Let’s say you’ve gone through a significant business negotiation, only to find out later that your partner screwed you over, and left you hung out to dry. You’ll likely steer others away from going through a similar business negotiation, because you wouldn’t want anyone else to get burned like you did.

We could keep going through case after case till the cows come home, but let’s suffice it to say that any advice you or I or anyone else gives is based on our own experiences in that area, along with anything else we might have heard or learned about it. That is to say, all advice is inherently autobiographical. It’s one person sharing their own opinion based on their own life.

We want to learn from others. We want to be better off, avoid mistakes, and set ourselves up for great things.

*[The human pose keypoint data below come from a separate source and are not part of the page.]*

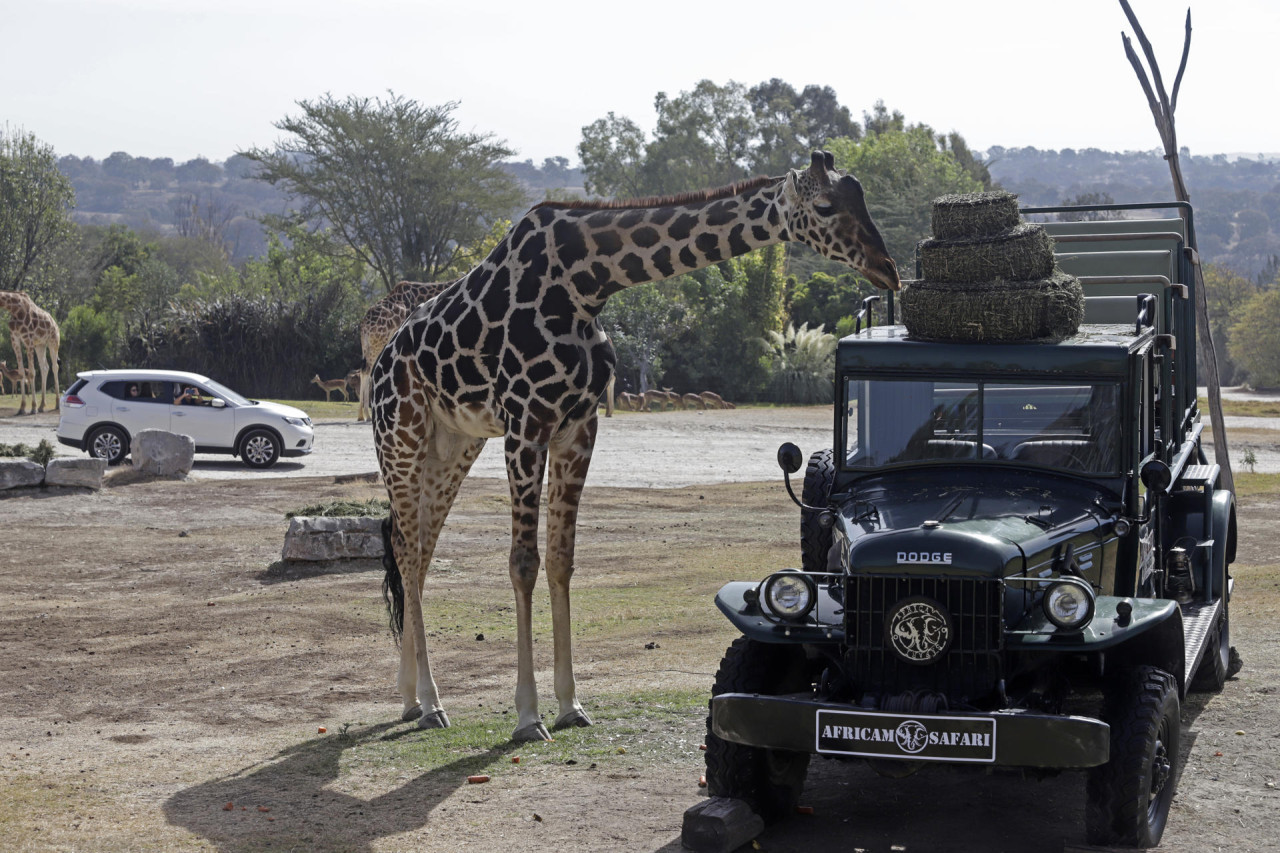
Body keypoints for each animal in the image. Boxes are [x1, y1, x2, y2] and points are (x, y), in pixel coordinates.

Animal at [358, 279, 453, 422]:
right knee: (367, 371)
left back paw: (362, 415)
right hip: (377, 344)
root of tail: (364, 325)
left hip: (368, 347)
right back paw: (366, 415)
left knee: (364, 371)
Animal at [371, 151, 901, 737]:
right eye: (826, 206)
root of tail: (379, 363)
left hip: (453, 444)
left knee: (418, 550)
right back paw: (430, 702)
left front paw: (570, 704)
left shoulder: (578, 426)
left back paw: (410, 698)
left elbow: (562, 560)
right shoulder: (527, 421)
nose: (889, 269)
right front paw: (528, 716)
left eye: (861, 197)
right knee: (406, 548)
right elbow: (523, 563)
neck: (587, 284)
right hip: (401, 436)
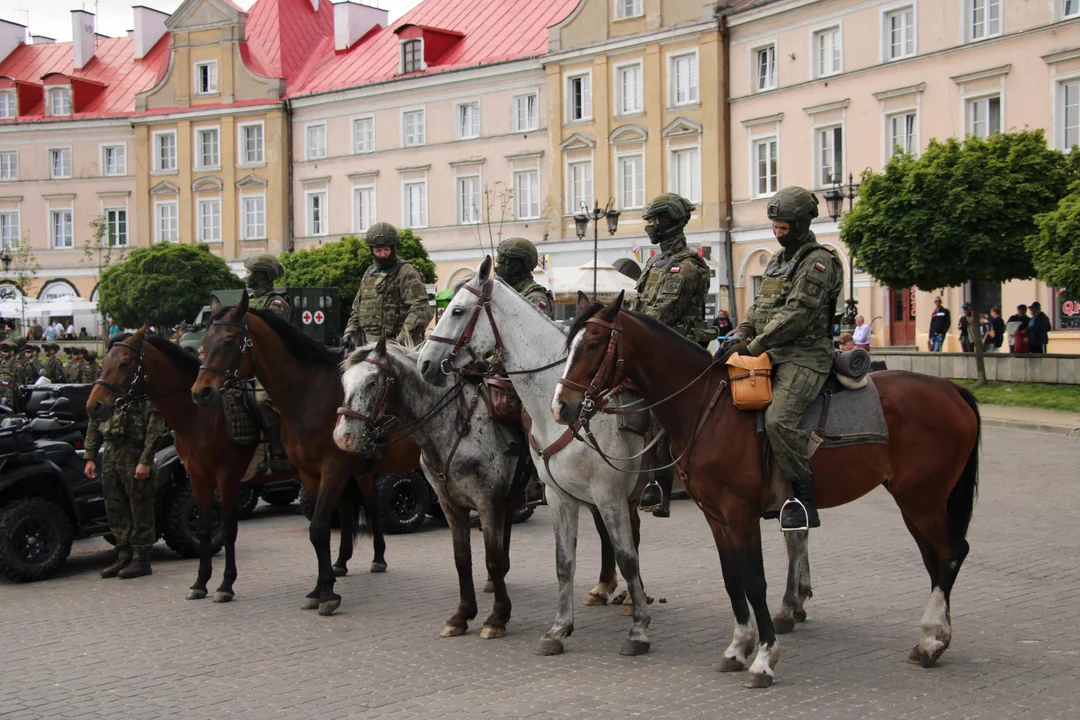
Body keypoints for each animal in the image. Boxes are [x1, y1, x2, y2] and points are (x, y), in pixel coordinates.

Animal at [86, 330, 369, 604]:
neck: (199, 417)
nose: (94, 406)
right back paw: (341, 562)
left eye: (124, 362)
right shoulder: (197, 477)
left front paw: (225, 585)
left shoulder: (227, 478)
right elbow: (203, 529)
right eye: (104, 363)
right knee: (346, 508)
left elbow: (229, 529)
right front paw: (200, 583)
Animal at [192, 289, 419, 617]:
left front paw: (327, 594)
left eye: (230, 341)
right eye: (205, 342)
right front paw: (320, 587)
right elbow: (319, 532)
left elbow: (319, 528)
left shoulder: (333, 468)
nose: (201, 393)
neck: (309, 396)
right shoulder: (310, 474)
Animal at [414, 259, 648, 660]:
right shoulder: (562, 494)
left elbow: (625, 552)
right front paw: (556, 628)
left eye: (457, 311)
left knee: (629, 537)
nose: (425, 363)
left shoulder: (610, 493)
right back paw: (605, 588)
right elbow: (562, 560)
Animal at [552, 295, 984, 690]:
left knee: (952, 552)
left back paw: (930, 639)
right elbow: (732, 578)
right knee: (936, 559)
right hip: (916, 502)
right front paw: (738, 647)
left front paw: (763, 657)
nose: (561, 406)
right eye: (569, 344)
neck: (708, 407)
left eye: (593, 344)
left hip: (921, 498)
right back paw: (933, 637)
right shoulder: (716, 515)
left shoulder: (740, 513)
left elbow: (755, 580)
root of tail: (952, 390)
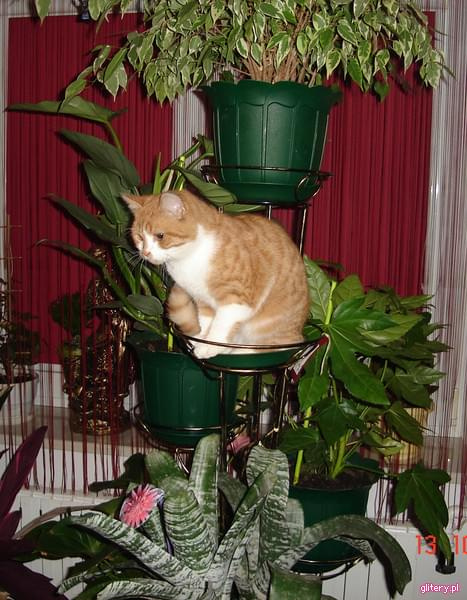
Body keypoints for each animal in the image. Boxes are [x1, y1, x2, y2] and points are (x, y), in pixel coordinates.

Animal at [122, 189, 309, 359]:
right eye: (140, 237)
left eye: (160, 236)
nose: (145, 253)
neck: (190, 258)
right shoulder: (203, 302)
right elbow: (205, 323)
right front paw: (201, 339)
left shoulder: (235, 301)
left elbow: (221, 326)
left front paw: (209, 347)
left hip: (268, 330)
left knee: (273, 347)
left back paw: (239, 351)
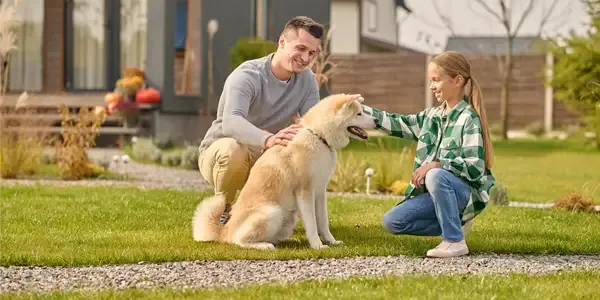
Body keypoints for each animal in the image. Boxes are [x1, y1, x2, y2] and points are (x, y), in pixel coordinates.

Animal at [191, 92, 376, 250]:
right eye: (359, 114)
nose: (375, 120)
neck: (318, 136)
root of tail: (224, 231)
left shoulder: (320, 192)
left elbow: (323, 222)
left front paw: (331, 241)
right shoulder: (305, 191)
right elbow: (312, 223)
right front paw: (317, 245)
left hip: (288, 217)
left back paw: (287, 240)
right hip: (273, 212)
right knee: (238, 240)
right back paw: (264, 245)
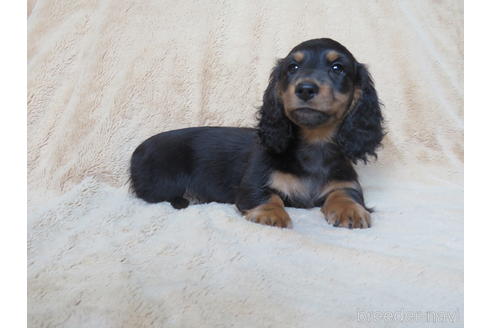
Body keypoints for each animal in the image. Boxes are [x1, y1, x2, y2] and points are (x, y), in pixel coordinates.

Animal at [131, 37, 384, 228]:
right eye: (292, 67)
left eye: (337, 68)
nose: (305, 89)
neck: (314, 143)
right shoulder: (254, 181)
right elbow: (267, 195)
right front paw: (271, 213)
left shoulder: (345, 183)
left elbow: (346, 194)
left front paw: (351, 211)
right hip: (164, 182)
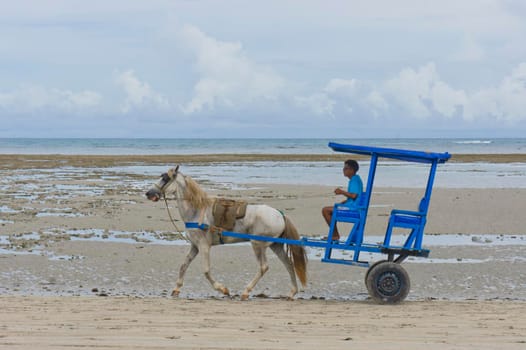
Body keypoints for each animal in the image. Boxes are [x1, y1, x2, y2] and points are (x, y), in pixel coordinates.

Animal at [145, 165, 310, 300]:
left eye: (165, 178)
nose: (148, 193)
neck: (197, 210)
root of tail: (280, 214)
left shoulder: (204, 246)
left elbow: (206, 271)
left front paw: (223, 289)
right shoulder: (195, 246)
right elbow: (183, 265)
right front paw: (176, 289)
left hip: (258, 245)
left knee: (264, 267)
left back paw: (246, 292)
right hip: (275, 245)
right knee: (288, 264)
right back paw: (292, 292)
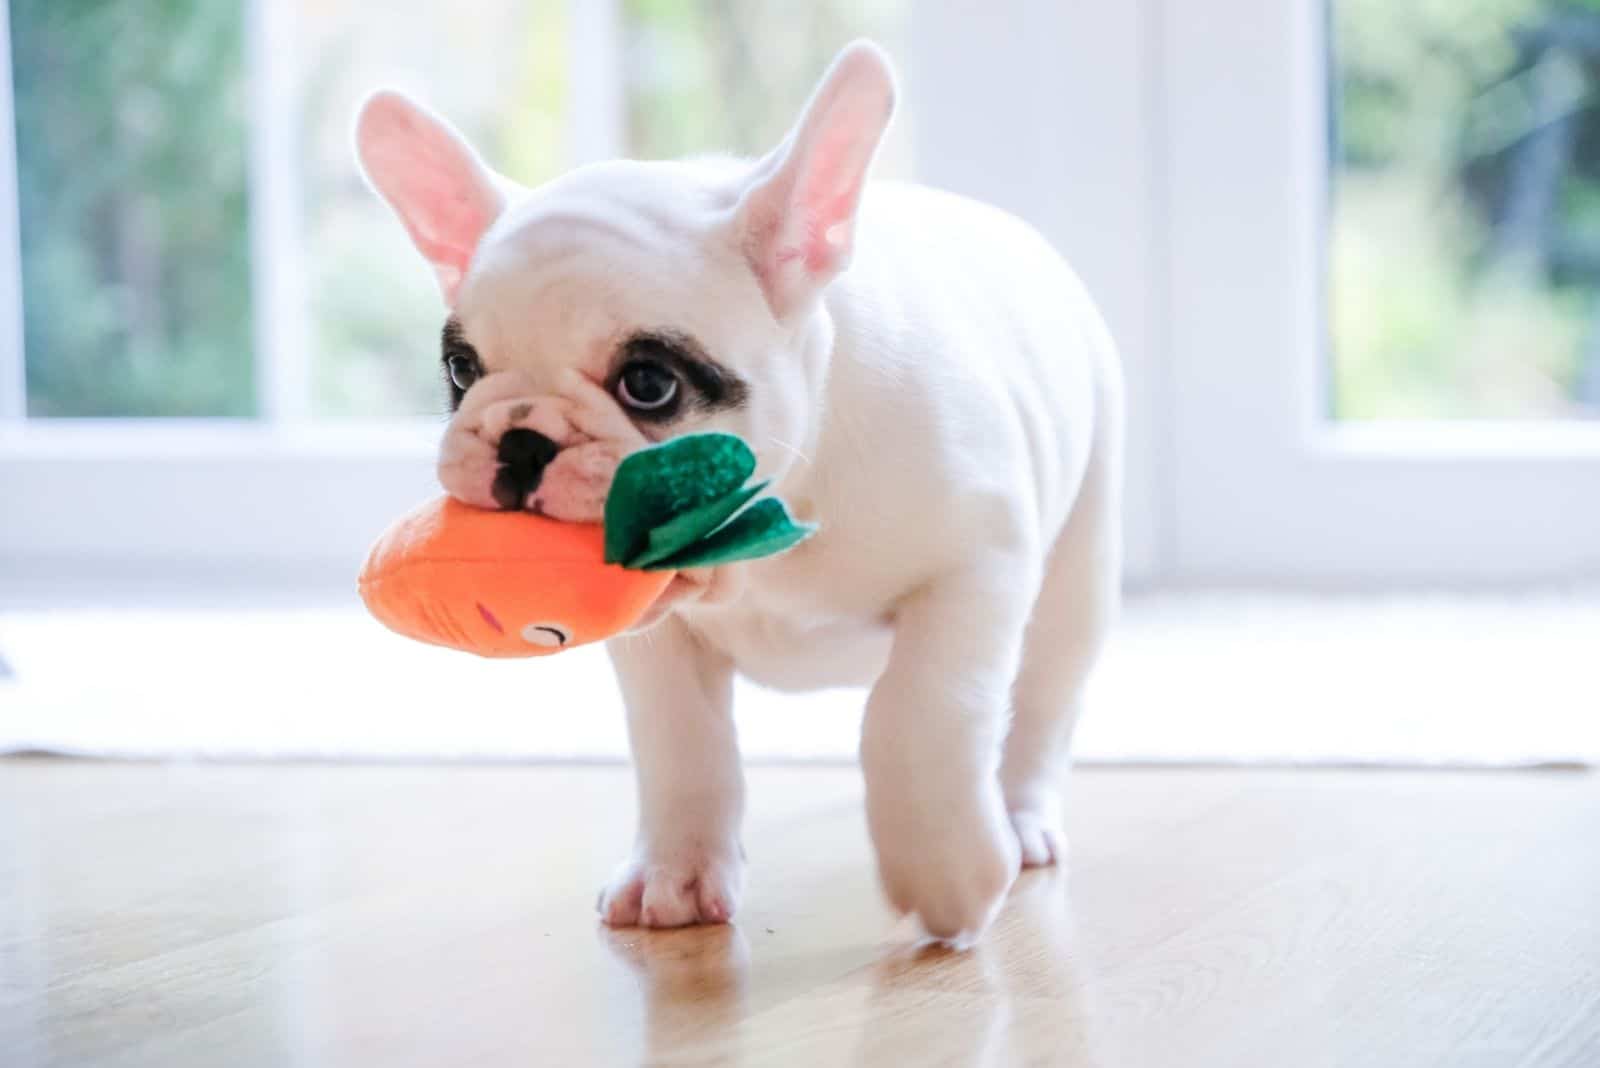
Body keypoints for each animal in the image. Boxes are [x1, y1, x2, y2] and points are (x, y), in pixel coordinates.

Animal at [356, 39, 1120, 940]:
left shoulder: (975, 564)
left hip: (1075, 577)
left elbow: (918, 708)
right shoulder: (656, 644)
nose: (520, 439)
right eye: (461, 370)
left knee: (1041, 700)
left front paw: (945, 866)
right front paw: (676, 873)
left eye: (649, 384)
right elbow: (682, 744)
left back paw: (1021, 818)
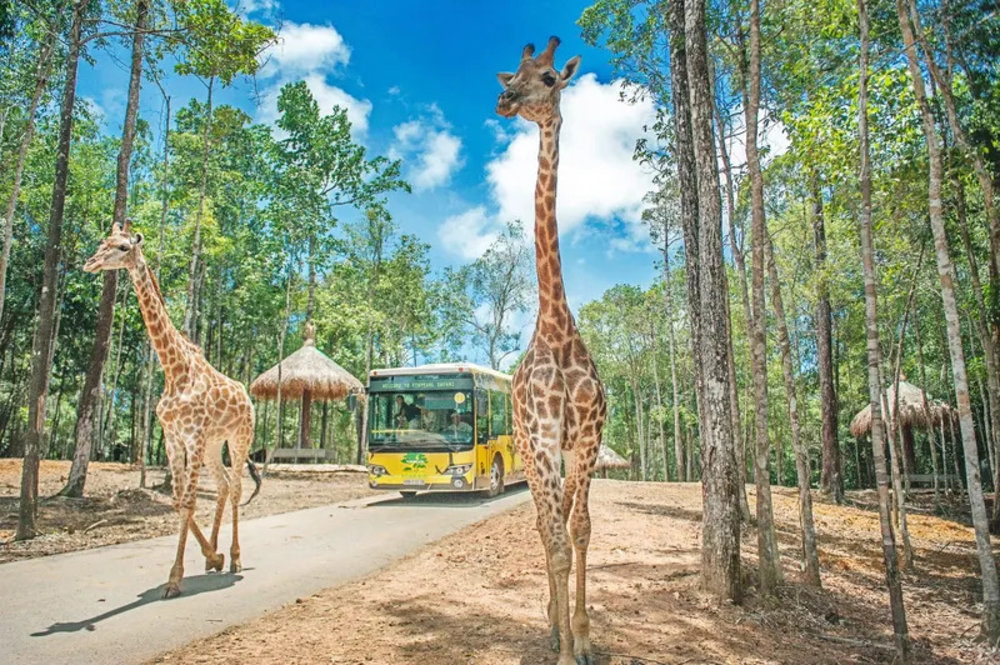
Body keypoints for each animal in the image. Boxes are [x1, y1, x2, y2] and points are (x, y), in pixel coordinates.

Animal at [84, 221, 259, 598]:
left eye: (123, 247)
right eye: (103, 241)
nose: (90, 263)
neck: (173, 369)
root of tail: (248, 397)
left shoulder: (192, 437)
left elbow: (189, 501)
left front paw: (175, 578)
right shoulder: (173, 438)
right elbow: (180, 500)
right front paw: (210, 556)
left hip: (239, 438)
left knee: (237, 488)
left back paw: (237, 558)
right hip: (213, 444)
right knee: (224, 485)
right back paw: (218, 555)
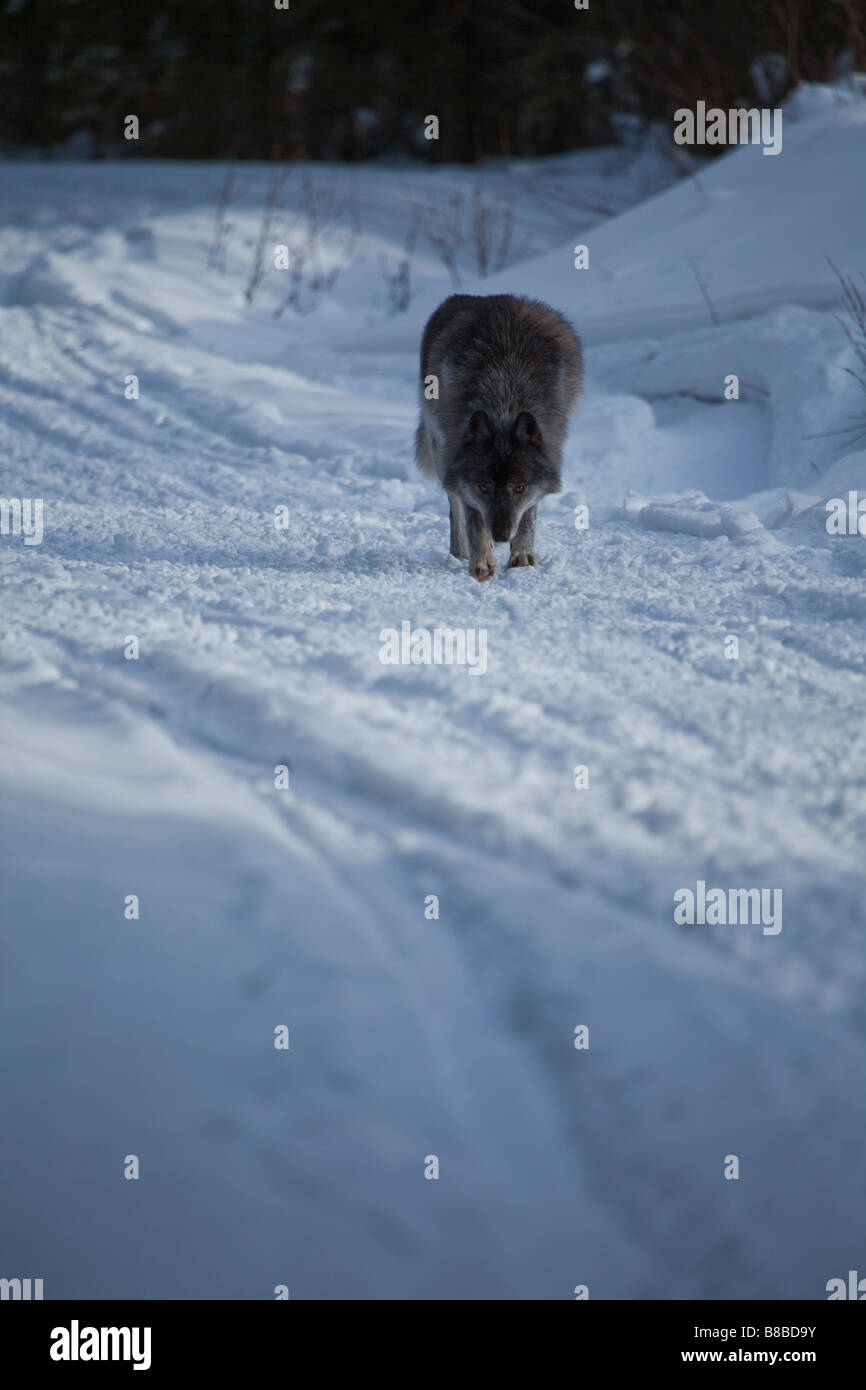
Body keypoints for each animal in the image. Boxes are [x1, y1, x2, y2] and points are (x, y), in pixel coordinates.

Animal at [415, 293, 582, 581]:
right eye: (484, 488)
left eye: (519, 488)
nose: (502, 535)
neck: (505, 394)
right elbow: (473, 518)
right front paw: (481, 562)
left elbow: (529, 515)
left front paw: (522, 558)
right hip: (438, 446)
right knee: (455, 509)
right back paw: (459, 554)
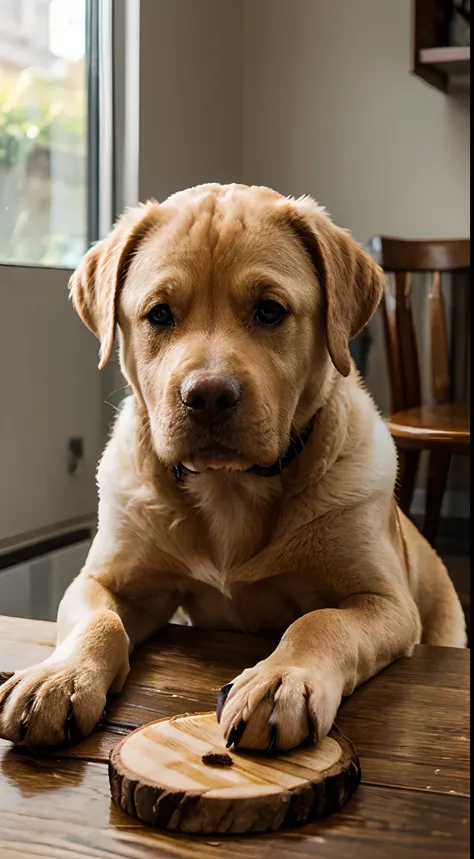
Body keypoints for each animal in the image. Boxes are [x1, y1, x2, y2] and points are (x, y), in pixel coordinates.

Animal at [0, 185, 466, 748]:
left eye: (269, 311)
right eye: (159, 314)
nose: (208, 396)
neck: (229, 486)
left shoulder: (384, 601)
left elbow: (320, 621)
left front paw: (280, 678)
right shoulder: (104, 580)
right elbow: (99, 622)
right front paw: (59, 676)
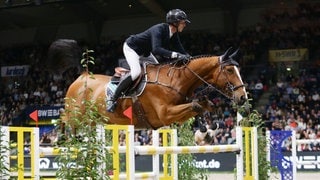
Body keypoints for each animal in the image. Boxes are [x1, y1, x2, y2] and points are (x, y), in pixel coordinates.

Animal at [62, 47, 248, 129]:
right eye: (230, 70)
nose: (243, 97)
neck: (176, 80)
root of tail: (81, 76)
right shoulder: (166, 114)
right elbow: (194, 105)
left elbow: (200, 106)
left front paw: (210, 120)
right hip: (76, 117)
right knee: (66, 122)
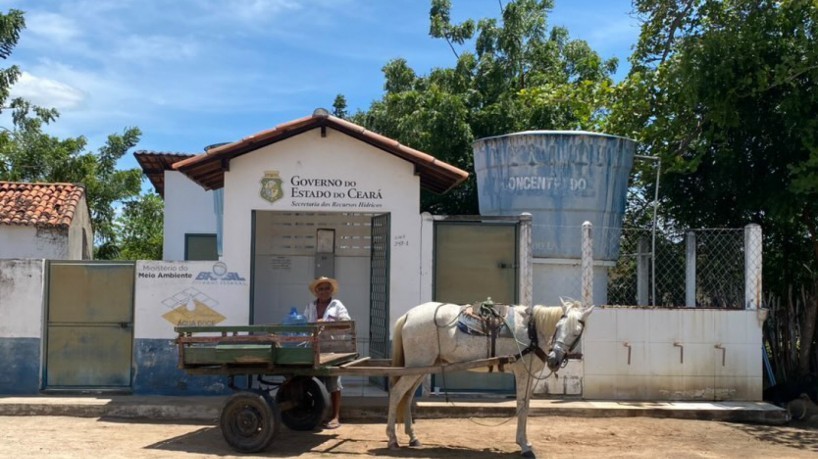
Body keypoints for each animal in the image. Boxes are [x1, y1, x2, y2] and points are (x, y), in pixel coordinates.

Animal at [386, 300, 588, 458]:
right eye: (558, 327)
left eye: (577, 332)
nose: (554, 360)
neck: (533, 330)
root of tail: (408, 315)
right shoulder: (522, 372)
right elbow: (522, 407)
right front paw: (524, 446)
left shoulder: (529, 375)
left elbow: (526, 406)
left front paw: (525, 443)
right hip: (416, 367)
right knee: (396, 393)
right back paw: (392, 439)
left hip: (422, 368)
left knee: (407, 396)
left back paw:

We need to learn from others to do this, because if we never learned from anyone else, we would only learn from our own decisions, which would prove disastrous.

But in learning from others, heeding their advice, and following their examples, we have to be careful. We have to keep in mind that their advice is based on what happened in their life, and might not apply as well to our own.

Because advice is autobiographical, one person’s bad experience can also lead to bad advice. For instance, one person could have had a bad marriage experience. They might tell you not to get married based on that bad experience. But their experience has nothing to do with your life and what’s right for you.

One person could have invested early in a company that went on to explode. That doesn’t mean you should throw all your money into the next company with similar characteristics.

All advice is autobiographical. The advice or expertise offered by any given person will be based on what they’ve learned and gone through. This is great, because it gives us each opportunities to learn from others’ mistakes as well as their successes. But there’s a downside, too, in that advice and expertise. Because it’s intrinsically subjective, it isn’t always right or the best choice for us in our situation.

You have to be able to think for yourself, to do your own research, and weigh your own preferences and opinions. You can’t go through life with an attitude of “I heard this from so-and-so, therefore I’m going to do that.”

At the end of the day, we are each responsible for every decision (or indecision) we make. It’s important to learn from others where we can, but we also have to use our own measures before making decisions or following advice that will directly affect our lives, and the lives of those around us.